Job:
Format the listing below as a Markdown table with the columns Row and Line, giving each line its own numbered row. Leave out blank lines.

─── Supplied entries ───

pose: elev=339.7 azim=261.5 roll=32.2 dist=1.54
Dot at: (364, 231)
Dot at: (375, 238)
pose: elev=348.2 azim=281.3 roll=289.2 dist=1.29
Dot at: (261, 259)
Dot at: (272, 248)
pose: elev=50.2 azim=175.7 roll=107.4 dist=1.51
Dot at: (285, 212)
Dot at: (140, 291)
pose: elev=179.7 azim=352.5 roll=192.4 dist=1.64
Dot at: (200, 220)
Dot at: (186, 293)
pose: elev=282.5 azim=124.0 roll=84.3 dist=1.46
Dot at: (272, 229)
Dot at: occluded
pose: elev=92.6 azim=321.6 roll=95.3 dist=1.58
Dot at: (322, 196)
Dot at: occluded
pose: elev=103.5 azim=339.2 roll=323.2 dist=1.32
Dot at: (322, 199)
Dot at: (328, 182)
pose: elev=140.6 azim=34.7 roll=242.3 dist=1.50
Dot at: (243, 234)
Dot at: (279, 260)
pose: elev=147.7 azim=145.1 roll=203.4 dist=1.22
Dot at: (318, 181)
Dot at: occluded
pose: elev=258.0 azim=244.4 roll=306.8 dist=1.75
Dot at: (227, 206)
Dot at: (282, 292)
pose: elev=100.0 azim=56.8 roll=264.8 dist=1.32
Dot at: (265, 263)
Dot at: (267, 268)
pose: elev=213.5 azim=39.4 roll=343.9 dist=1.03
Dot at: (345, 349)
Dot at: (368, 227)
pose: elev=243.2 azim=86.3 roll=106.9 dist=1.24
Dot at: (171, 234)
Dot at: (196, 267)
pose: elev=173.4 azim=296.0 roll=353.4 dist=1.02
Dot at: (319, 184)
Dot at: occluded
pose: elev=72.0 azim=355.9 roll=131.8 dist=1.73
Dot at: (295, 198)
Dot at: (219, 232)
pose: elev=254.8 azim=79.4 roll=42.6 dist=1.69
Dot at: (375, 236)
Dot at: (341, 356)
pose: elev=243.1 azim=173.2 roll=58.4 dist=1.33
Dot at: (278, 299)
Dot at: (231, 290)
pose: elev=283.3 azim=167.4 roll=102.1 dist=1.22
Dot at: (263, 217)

───

Response to the exercise:
| Row | Line |
|---|---|
| 1 | pose: elev=339.7 azim=261.5 roll=32.2 dist=1.54 |
| 2 | Dot at: (364, 231) |
| 3 | Dot at: (375, 238) |
| 4 | pose: elev=348.2 azim=281.3 roll=289.2 dist=1.29 |
| 5 | Dot at: (261, 259) |
| 6 | Dot at: (272, 248) |
| 7 | pose: elev=50.2 azim=175.7 roll=107.4 dist=1.51 |
| 8 | Dot at: (285, 212) |
| 9 | Dot at: (140, 291) |
| 10 | pose: elev=179.7 azim=352.5 roll=192.4 dist=1.64 |
| 11 | Dot at: (200, 220) |
| 12 | Dot at: (186, 293) |
| 13 | pose: elev=282.5 azim=124.0 roll=84.3 dist=1.46 |
| 14 | Dot at: (272, 229) |
| 15 | Dot at: occluded |
| 16 | pose: elev=92.6 azim=321.6 roll=95.3 dist=1.58 |
| 17 | Dot at: (322, 196) |
| 18 | Dot at: occluded |
| 19 | pose: elev=103.5 azim=339.2 roll=323.2 dist=1.32 |
| 20 | Dot at: (322, 199) |
| 21 | Dot at: (328, 182) |
| 22 | pose: elev=140.6 azim=34.7 roll=242.3 dist=1.50 |
| 23 | Dot at: (243, 234) |
| 24 | Dot at: (279, 260) |
| 25 | pose: elev=147.7 azim=145.1 roll=203.4 dist=1.22 |
| 26 | Dot at: (318, 181) |
| 27 | Dot at: occluded |
| 28 | pose: elev=258.0 azim=244.4 roll=306.8 dist=1.75 |
| 29 | Dot at: (227, 206) |
| 30 | Dot at: (282, 292) |
| 31 | pose: elev=100.0 azim=56.8 roll=264.8 dist=1.32 |
| 32 | Dot at: (265, 263) |
| 33 | Dot at: (267, 268) |
| 34 | pose: elev=213.5 azim=39.4 roll=343.9 dist=1.03 |
| 35 | Dot at: (345, 349) |
| 36 | Dot at: (368, 227) |
| 37 | pose: elev=243.2 azim=86.3 roll=106.9 dist=1.24 |
| 38 | Dot at: (171, 234) |
| 39 | Dot at: (196, 267) |
| 40 | pose: elev=173.4 azim=296.0 roll=353.4 dist=1.02 |
| 41 | Dot at: (319, 184) |
| 42 | Dot at: occluded |
| 43 | pose: elev=72.0 azim=355.9 roll=131.8 dist=1.73 |
| 44 | Dot at: (295, 198) |
| 45 | Dot at: (219, 232) |
| 46 | pose: elev=254.8 azim=79.4 roll=42.6 dist=1.69 |
| 47 | Dot at: (375, 236) |
| 48 | Dot at: (341, 356) |
| 49 | pose: elev=243.1 azim=173.2 roll=58.4 dist=1.33 |
| 50 | Dot at: (278, 299) |
| 51 | Dot at: (231, 290) |
| 52 | pose: elev=283.3 azim=167.4 roll=102.1 dist=1.22 |
| 53 | Dot at: (263, 217) |